Taming Variability: Randomized and Bootstrapped Conformal Risk Control for LLMs

Abstract: We transform the randomness of LLMs into precise assurances using an actuator at the API interface that applies a user-defined risk constraint in finite samples via Conformal Risk Control (CRC). This label-free and model-agnostic actuator manages ship/abstain/escalate actions based solely on a scalar score from opaque outputs. We enhance CRC's computational efficiency and robustness through Batched Bootstrap CRC (BB-CRC) and Randomized Batched Weighted-Average CRC (RBWA-CRC), reducing calibration calls and stabilizing thresholds while maintaining statistical validity. Additionally, we present a semantic quantification method grounded in gram matrix geometry, resulting in interpretable signal and metric design. Together these pieces deliver principled randomness control for LLM hallucination mitigation and LLM-as-judge reliability. Our framework is assessed using four datasets, demonstrating its efficacy in enhancing factual accuracy and measuring LLM-as-judge performance, yielding a simplified and computationally efficient control layer that converts variability into statistical validity.

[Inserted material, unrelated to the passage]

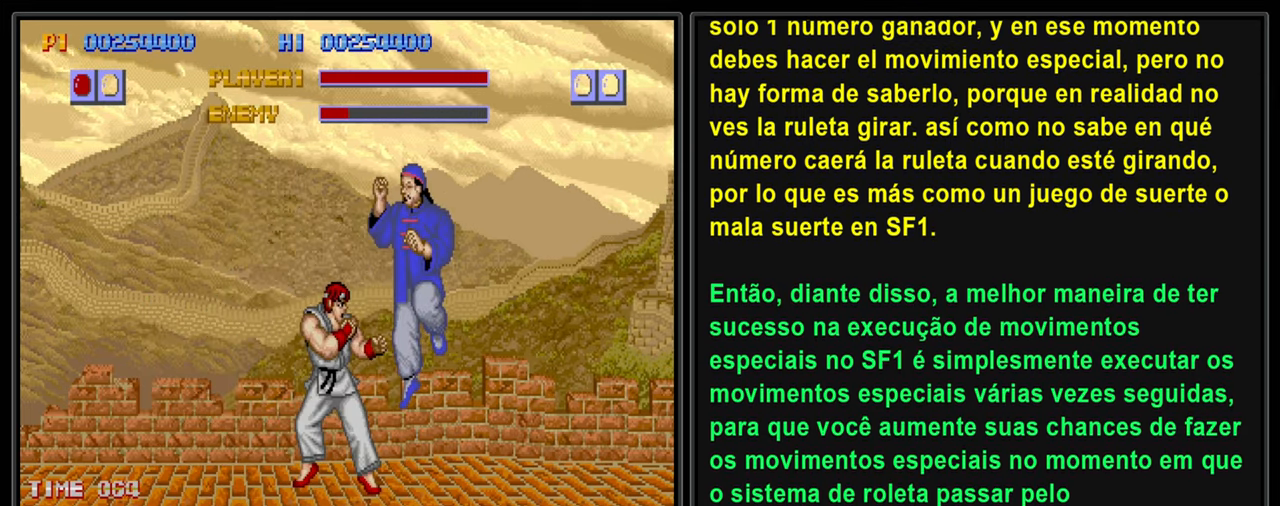
{"buttons": ["SQUARE", "L2", "DPAD_RIGHT"], "left_stick": "center", "events": [[50, "SQUARE", "down"], [83, "DPAD_DOWN", "down"], [117, "DPAD_RIGHT", "up"], [217, "DPAD_RIGHT", "down"], [217, "SQUARE", "up"], [250, "SQUARE", "down"], [333, "DPAD_RIGHT", "up"], [350, "SQUARE", "up"], [383, "DPAD_RIGHT", "down"], [417, "DPAD_DOWN", "up"], [417, "SQUARE", "down"]]}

• The paper introduces a conformal risk control mechanism that provides probabilistic assurances for LLM outputs to mitigate issues like hallucinations.
• It employs Batched Bootstrap CRC and Randomized Weighted-Average CRC to improve calibration stability and reduce computational costs.
• Semantic quantification via Gram matrix geometry enables label-free, interpretable assessments of model outputs, enhancing factual accuracy in QA tasks.

"Taming Variability: Randomized and Bootstrapped Conformal Risk Control for LLMs"

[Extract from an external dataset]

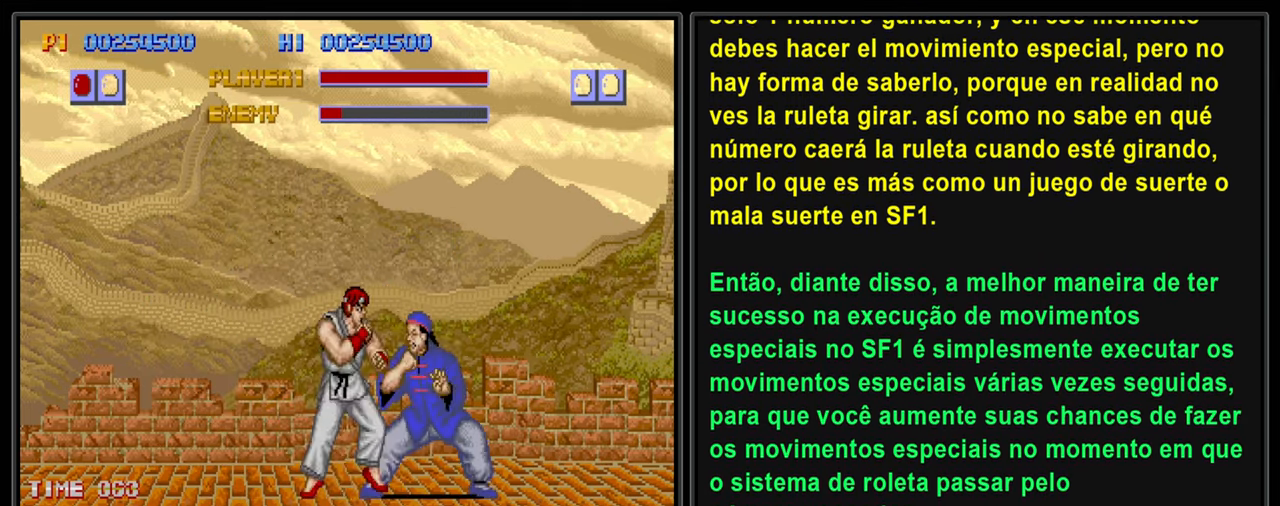
{"buttons": ["SQUARE", "L2", "DPAD_DOWN", "DPAD_RIGHT"], "left_stick": "center", "events": [[33, "DPAD_DOWN", "down"], [33, "SQUARE", "up"], [67, "DPAD_RIGHT", "up"], [100, "DPAD_RIGHT", "down"], [100, "SQUARE", "down"], [167, "DPAD_DOWN", "up"], [217, "SQUARE", "up"], [250, "DPAD_DOWN", "down"], [267, "DPAD_RIGHT", "up"], [283, "SQUARE", "down"], [367, "DPAD_RIGHT", "down"], [400, "DPAD_DOWN", "up"], [400, "SQUARE", "up"], [450, "SQUARE", "down"], [500, "DPAD_DOWN", "down"]]}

Introduction to CRC for LLMs

The paper introduces a method to manage the stochastic nature of LLMs by implementing a Conformal Risk Control (CRC) mechanism. This approach provides probabilistic assurances on output reliability, particularly in mitigating issues like hallucinations and evaluation inconsistencies. By employing a model-agnostic actuator at the API interface, CRC transforms the inherent randomness of LLMs into finite-sample guarantees without requiring explicit labels, thus ensuring vendor-independent control of variability.

Conformal Actuator Framework

The proposed Conformal Actuator (CA) is a monotonic gating mechanism that utilizes outputs' scalar scores to direct actions such as shipping, abstaining, or escalating responses. This mechanism grounded on CRC applies Batched Bootstrap CRC (BB-CRC) and Randomized Batched Weighted-Average CRC (RBWA-CRC) to enhance computational efficiency and threshold stability. With these methods, CRC reduces unnecessary recalibration calls and maintains statistical validity in finite samples.

Figure 1: Calibration comparison. Left: Empirical risk at the calibrated threshold versus $\alpha$. Right: Stability versus $\alpha$. RBWA shows superior stability.

Gram Space Geometry for Output Evaluation

The paper introduces a semantic quantification approach based on Gram matrix geometry. Utilizing unit-norm embeddings of model outputs, the method derives interpretable metrics for assessing decision sufficiency and per-item uncertainty. Two core capabilities are highlighted: (1) semantic sufficiency via spectral-overlap decisions in leading Gram subspaces, and (2) per-item quantification using intrinsic energy scores. This theoretical approach provides an efficient and label-free mechanism for batch evaluations.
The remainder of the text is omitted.